# Kidding pen built! :)



## StaceyRosado (Oct 5, 2007)

I asked my brother (17) if he could help me and he said sure. So today we started on the kidding pen and completed it!! :leap:

(now all I need is doors between the kidding stalls and the pen :wink:

Barn on left, this is where the Pen will go
[attachment=3:72r746cx]April 19th 012.jpg[/attachment:72r746cx]

Completed (ok so he is putting the last staples in  )
[attachment=2:72r746cx]April 19th 022.jpg[/attachment:72r746cx]

Lola decided she needed to be RIGHT in the middle of the project the whole time -- she ended up in a stall sometime after this picture. Here she is happily chewing her cud :roll: 
[attachment=1:72r746cx]April 19th 013.jpg[/attachment:72r746cx]

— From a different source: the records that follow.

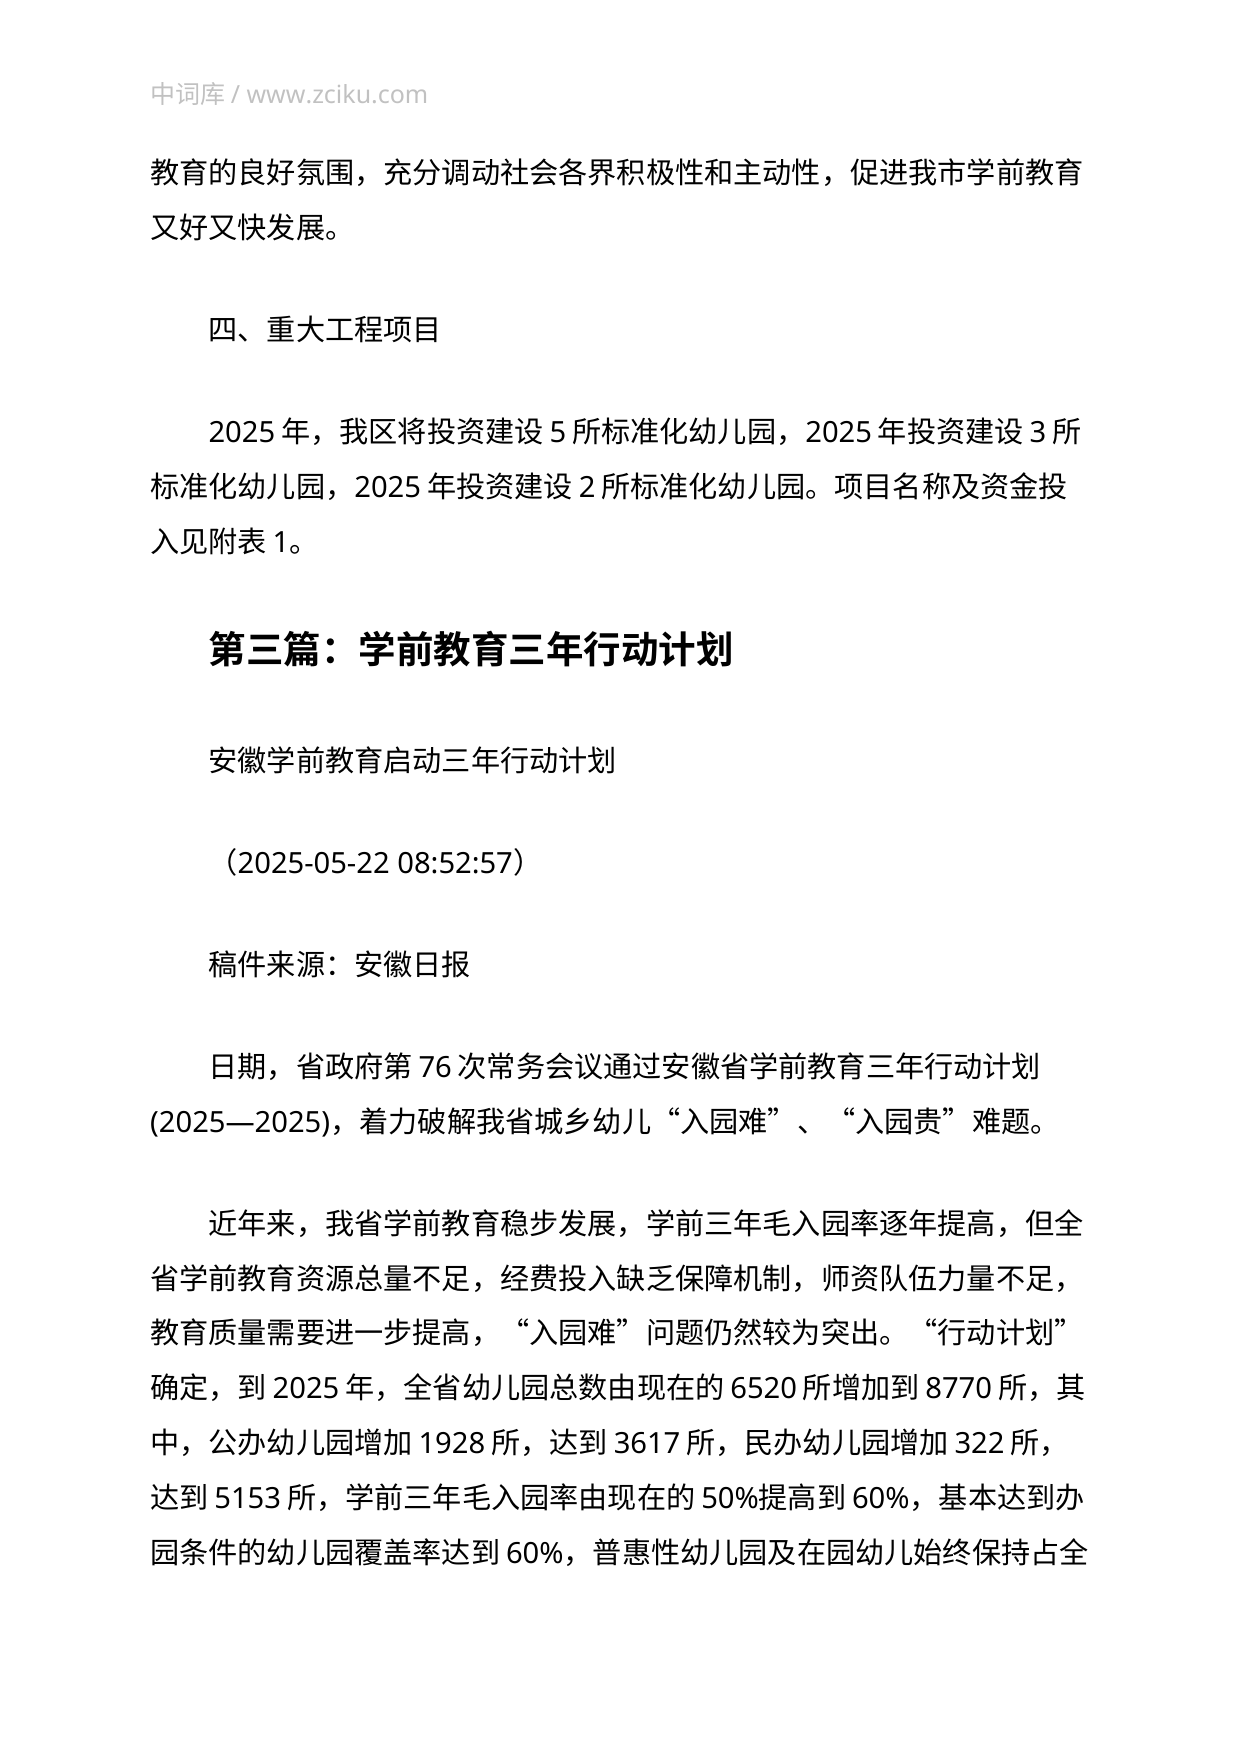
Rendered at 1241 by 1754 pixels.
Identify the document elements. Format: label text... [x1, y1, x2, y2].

text 安徽学前教育启动三年行动计划 [150, 738, 1090, 780]
text 日期，省政府第76次常务会议通过安徽省学前教育三年行动计划(2025—2025)，着力破解我省城乡幼儿“入园难”、“入园贵”难题。 [150, 1043, 1090, 1141]
text 稿件来源：安徽日报 [150, 942, 1090, 984]
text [150, 1200, 1090, 1572]
text 第三篇：学前教育三年行动计划 [150, 620, 1090, 675]
text （2025-05-22 08:52:57） [150, 839, 1090, 882]
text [150, 150, 1090, 247]
text 四、重大工程项目 [150, 307, 1090, 349]
text 2025年，我区将投资建设5所标准化幼儿园，2025年投资建设3所标准化幼儿园，2025年投资建设2所标准化幼儿园。项目名称及资金投入见附表1。 [150, 408, 1090, 561]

In case you are woundering. The pen is 8 feet by 16 feet

one more picture
[attachment=0:72r746cx]April 19th 023.jpg[/attachment:72r746cx]


----------



## kelebek (Oct 5, 2007)

Looks wonderful - are you going to be adding a roof or leave it open??


----------



## StaceyRosado (Oct 5, 2007)

thats the pen -- the stalls are on the otherside of the wall of the barn -- mom and I will build doors.

here are the stalls:

viewtopic.php?f=12&t=8259&start=0


----------



## toth boer goats (Jul 20, 2008)

that is so cool....... :wink: :thumbup:


----------



## rkalgren (Sep 22, 2008)

Is your brother looking for a girl friend, I have a seventeen year old daughter. :wink:


----------



## RunAround (Feb 17, 2008)

Oh geeze, I need you guys to come up and do some work on my barn. I can't build pens like that at all! :drool: :drool: :drool:


----------



## StaceyRosado (Oct 5, 2007)

rkalgren said:


> Is your brother looking for a girl friend, I have a seventeen year old daughter. :wink:


I dont think so -- he is going into the military


----------



## Cinder (Mar 3, 2008)

Stacey - that is wonderful. You guys did an excellent job. You are welcome to come here and 'help' out with pens anytime!


----------



## AlaskaBoers (May 7, 2008)

nice, i'm sure the kids will enjoy it!


----------



## liz (Oct 5, 2007)

Great job! And those babies are going to be very secure enjoying the warm sunshine that will be bountiful when they fnally arrive!


----------



## StaceyRosado (Oct 5, 2007)

well lets hope all teh rain is out of the weather's system by the time she decides to pop so we can have that sunshine. Tomorrow is suppose to be rain then tuesday rain, Wednesday and Thursday are looking nice ......


----------